__Exercices__.
1. Dans l'entretien sur la République de Taëf, qui est cité pour avoir affirmé que Taëf n'est ni la Bible ni le Coran ?
2. Poursuivez l'entretien sur la République de Taëf à partir de sa dernière phrase.

__Texte proposé__.
----------
Question: Que pensez-vous de l’action du gouvernement ?

Réponse: Au moment où M. Najib Mikati a été pressenti pour diriger le gouvernement, j’ai opté pour lui. Toutefois, malgré la détermination de certains ministres à réformer le Liban et à améliorer la vie des Libanais et de l’aveu même de formations politiques y participant, le gouvernement a échoué. En fait, c’est la République de Taëf qui est en échec et c’est cette classe politique dans son ensemble qui a échoué. Comme l’a dit le patriarche maronite Monseigneur Raï, Taëf n’est pas la Bible ou le Coran pour vouloir à tout prix s’y tenir ou l’appliquer dans son intégralité. Je suis d’accord avec Sa Béatitude. Il faut avoir le courage politique d’admettre l’échec de Taëf. Il est urgent de bâtir une nouvelle République. Depuis le départ de son tuteur syrien, la République de Taëf est paralysée : le système politique actuel peut uniquement fonctionner dans le cadre d’un compromis régional et international et la présence au Liban d’un tuteur ; et, est incapable de défendre l’ensemble du territoire libanais, protéger l’ensemble des citoyens et garantir « liberté, égalité, sécurité et dignité » pour tous.
----------
__Données fournies__.
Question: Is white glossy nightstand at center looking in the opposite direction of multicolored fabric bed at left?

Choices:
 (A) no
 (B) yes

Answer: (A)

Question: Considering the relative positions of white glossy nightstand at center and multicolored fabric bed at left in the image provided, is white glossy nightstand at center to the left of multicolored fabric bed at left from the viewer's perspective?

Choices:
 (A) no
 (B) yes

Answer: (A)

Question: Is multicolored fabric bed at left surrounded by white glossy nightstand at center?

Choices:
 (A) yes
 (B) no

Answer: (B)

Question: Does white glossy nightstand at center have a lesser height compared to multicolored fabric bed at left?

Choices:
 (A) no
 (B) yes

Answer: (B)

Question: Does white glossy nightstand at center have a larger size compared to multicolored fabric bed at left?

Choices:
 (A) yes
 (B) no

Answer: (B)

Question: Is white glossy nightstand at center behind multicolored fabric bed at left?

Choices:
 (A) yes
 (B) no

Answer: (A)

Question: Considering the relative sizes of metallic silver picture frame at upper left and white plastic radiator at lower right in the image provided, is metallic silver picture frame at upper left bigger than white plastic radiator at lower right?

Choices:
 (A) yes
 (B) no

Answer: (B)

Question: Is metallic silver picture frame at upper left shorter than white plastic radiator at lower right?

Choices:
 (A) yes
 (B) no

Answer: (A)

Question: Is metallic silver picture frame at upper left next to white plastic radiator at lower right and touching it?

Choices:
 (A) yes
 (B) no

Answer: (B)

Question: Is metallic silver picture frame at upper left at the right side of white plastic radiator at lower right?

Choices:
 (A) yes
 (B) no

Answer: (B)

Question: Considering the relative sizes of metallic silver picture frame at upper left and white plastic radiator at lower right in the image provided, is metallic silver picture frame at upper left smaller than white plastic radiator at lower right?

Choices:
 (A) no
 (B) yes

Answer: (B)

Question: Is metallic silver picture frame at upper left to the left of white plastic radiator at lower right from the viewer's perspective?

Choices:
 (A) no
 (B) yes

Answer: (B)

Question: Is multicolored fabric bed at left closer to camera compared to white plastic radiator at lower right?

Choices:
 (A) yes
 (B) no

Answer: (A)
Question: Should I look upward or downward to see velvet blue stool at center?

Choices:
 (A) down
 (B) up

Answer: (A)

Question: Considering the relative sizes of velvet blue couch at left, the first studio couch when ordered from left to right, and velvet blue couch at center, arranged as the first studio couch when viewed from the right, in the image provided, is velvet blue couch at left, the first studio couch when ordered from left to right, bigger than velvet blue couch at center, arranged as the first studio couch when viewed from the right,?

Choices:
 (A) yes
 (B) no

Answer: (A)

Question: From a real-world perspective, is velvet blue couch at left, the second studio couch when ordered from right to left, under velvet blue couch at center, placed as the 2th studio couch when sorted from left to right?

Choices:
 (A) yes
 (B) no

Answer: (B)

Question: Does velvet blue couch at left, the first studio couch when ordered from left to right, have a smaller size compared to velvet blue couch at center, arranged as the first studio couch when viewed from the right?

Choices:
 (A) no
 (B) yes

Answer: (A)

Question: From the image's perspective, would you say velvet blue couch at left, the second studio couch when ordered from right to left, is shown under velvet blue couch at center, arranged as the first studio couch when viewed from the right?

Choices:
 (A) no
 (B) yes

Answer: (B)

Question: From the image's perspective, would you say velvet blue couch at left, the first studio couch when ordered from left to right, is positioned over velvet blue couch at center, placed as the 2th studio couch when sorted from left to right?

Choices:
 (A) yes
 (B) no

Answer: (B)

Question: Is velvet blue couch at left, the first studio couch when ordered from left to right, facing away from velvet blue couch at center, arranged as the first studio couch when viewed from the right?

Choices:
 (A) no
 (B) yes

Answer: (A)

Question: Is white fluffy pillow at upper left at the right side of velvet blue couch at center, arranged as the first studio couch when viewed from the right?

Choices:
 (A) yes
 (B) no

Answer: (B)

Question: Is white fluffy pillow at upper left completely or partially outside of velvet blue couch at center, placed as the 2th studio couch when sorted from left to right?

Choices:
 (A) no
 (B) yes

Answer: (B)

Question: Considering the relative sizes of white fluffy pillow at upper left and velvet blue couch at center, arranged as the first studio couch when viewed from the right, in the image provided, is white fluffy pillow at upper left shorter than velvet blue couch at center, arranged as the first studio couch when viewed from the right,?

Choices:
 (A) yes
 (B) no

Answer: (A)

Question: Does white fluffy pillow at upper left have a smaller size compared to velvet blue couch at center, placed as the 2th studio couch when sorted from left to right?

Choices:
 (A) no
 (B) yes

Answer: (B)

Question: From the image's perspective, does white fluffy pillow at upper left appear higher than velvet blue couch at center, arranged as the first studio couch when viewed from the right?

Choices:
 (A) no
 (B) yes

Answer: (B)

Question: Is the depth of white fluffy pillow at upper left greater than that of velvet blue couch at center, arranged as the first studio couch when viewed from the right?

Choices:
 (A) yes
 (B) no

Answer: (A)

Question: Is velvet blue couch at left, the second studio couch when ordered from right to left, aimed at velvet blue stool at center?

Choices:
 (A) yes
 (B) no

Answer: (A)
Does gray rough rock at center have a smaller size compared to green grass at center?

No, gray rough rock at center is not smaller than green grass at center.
----------
__Corrigé des exercices__.
1. Le patriarche maronite, Monseigneur Raï.

2.
Q : Que pensez-vous donc de l’appel de Sayyed Hassan Nasrallah à organiser une assemblée générale constituante ?

R : J’ai lancé un appel similaire bien avant lui et tous les autres. Néanmoins, je suis satisfait que Sayyed Hassan Nasrallah fasse la même analyse que moi, à savoir l’échec de la République de  Taëf. Toutefois, cette assemblée générale constituante ne devra pas se limiter aux députés car eux aussi ont échoué et beaucoup préfèrent le statut quo dont ils sont les seuls profiteurs au détriment du pays et du peuple. Nous exigeons un nouveau « pacte de partenariat » entre les Libanais où chacun se sentira égal à l’autre. Ainsi, nous créerons un modèle de coexistence unique au monde.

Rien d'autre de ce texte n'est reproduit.